TASK INSTRUCTIONS:
In the post about SMiLE, write out word for word everything from "My organizing principal" down to "the mail.  Ahem....".

QUOTED TEXT:
☆ ☆ ☆ ☆

I think ALL THIS PROVES that SMiLE was to be an incredibly deep concept album that told a coherent story through repeated musical/conceptual/lyrical/visual symbolism.   

For example the classic archetype of "Boy meets Girl" in "Good Vibrations" is retold in "Heroes and Villains" and retold in "Wonderful" from the girl's perspective.  Who is this girl?  Mother Nature?  A Flower girl?  Eve?  Pocahontas?   Lady Liberty?  Brian's muse?  She's all of these things!  Who is this boy?  A western outlaw?  A Mayflower Pilgrim?  An Okie heading to California to pick vegetables?  The Old Paster Painter of the great American landscape?  He is all these things...and Brian too!   "Do You Like Worms" is Boy meets Girl retold as "Native American Garden of Eden meets Manifest Destiny".   Imagery and ideas,  particularly (en)light(enment) and air, appear and reappear through out Brian and Van's songs and Frank Holmes art.  It is all one!

To that end I agree that one can hear in those instances how Brian was exploring the musical connections between CIFOTM and Dada.  If Dada is the first word of a baby and represents water the source of all life, it makes sense to connect it with "Child is Father to the Man"  a song about the spiritually rejuvenating properties of nature.  Then, following the cycle of life from baby to child to man who's next?  The Old Master Painter who created this beautiful world.....only he doesn't sing his song.  He sings "you we're my sunshine"....and that's Brian's enlightening message:  That mother nature is in danger but we can change course and get back to the garden.  "Got to keep those good vibrations happening with her" !!!

Here's another theory.  Why did Brian use the Crow's "Gee" in "Heroes and Villains" and also try to interpolate Etta James' "The Wallflower (Roll with Me Henry)" into "Wonderful" ?  Boy meets Girl!

From Wikipedia:  "Gee", released in June 1953 by The Crows, is a song which has been credited as the first rock and roll hit by a rock and roll group.  And what is widely recognized as the first rock and roll hit by a female artist?  You guessed it Etta James'  "The Wallflower".

If you've read this far, THANKS!.....and please allow me to conduct a poll:

My organizing principal for SMiLE has always been that it is literally a chronological history of America told in flashback by the protagonist from Heroes and Villains:  from the Native American Garden of Eden meeting the Pilgrims, thru the Industrial Revolution and Great Western Migration up to the environmentally/spiritually broken war machine Brian and Van were surveying from the sandbox in '66 as Carl's Vietnam draft notice showed up in the mail.  Ahem....

So, the album begins with Prayer, then we meet our first protagonist in Heroes and Villains who quickly flashes back to tell us his story.  Now,  going strictly chronologically I've always put "Wonderful" next to begin in Native America (she belongs there left with her liberty).  Her beautiful final fleeting notes are then rudely crashed in upon by the first British Invasion at Plymouth Rock of "Do You Like Worms".

☆ ☆ ☆ ☆

GIVEN INFORMATION:
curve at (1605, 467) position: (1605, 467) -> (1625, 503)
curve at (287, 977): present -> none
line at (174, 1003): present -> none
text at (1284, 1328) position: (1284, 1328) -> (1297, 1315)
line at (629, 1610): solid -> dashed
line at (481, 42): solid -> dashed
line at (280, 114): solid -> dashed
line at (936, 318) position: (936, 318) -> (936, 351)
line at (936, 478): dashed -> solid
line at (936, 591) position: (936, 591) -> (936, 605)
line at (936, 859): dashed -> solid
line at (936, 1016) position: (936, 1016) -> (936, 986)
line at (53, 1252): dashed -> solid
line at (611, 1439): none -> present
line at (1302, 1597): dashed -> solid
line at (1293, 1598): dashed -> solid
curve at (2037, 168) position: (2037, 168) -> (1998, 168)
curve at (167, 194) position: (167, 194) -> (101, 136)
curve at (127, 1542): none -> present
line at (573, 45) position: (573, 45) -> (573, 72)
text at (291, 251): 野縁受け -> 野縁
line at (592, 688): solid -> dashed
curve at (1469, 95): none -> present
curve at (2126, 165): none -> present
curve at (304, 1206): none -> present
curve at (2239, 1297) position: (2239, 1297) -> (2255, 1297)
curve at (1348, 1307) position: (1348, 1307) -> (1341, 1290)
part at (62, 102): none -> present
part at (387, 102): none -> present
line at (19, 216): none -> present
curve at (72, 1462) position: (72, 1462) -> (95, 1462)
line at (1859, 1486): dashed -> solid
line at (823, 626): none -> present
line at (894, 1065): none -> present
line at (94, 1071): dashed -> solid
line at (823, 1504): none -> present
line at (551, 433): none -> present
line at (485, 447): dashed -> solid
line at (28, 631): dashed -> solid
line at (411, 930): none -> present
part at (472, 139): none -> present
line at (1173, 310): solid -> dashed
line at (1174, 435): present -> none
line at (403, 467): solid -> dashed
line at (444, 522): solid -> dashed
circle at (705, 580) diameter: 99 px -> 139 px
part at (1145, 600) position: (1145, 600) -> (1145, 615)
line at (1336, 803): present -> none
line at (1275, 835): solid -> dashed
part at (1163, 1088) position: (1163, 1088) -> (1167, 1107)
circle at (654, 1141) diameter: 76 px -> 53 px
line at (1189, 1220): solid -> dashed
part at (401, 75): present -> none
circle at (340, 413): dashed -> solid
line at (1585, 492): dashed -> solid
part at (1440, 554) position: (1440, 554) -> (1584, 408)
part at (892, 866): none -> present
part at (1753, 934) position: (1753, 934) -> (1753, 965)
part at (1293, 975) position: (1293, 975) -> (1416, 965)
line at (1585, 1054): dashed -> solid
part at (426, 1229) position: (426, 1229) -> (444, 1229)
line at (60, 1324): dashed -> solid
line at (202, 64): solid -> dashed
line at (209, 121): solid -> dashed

☆ ☆ ☆ ☆

OUTPUT BELOW:
My organizing principal for SMiLE has always been that it is literally a chronological history of America told in flashback by the protagonist from Heroes and Villains:  from the Native American Garden of Eden meeting the Pilgrims, thru the Industrial Revolution and Great Western Migration up to the environmentally/spiritually broken war machine Brian and Van were surveying from the sandbox in '66 as Carl's Vietnam draft notice showed up in the mail.  Ahem....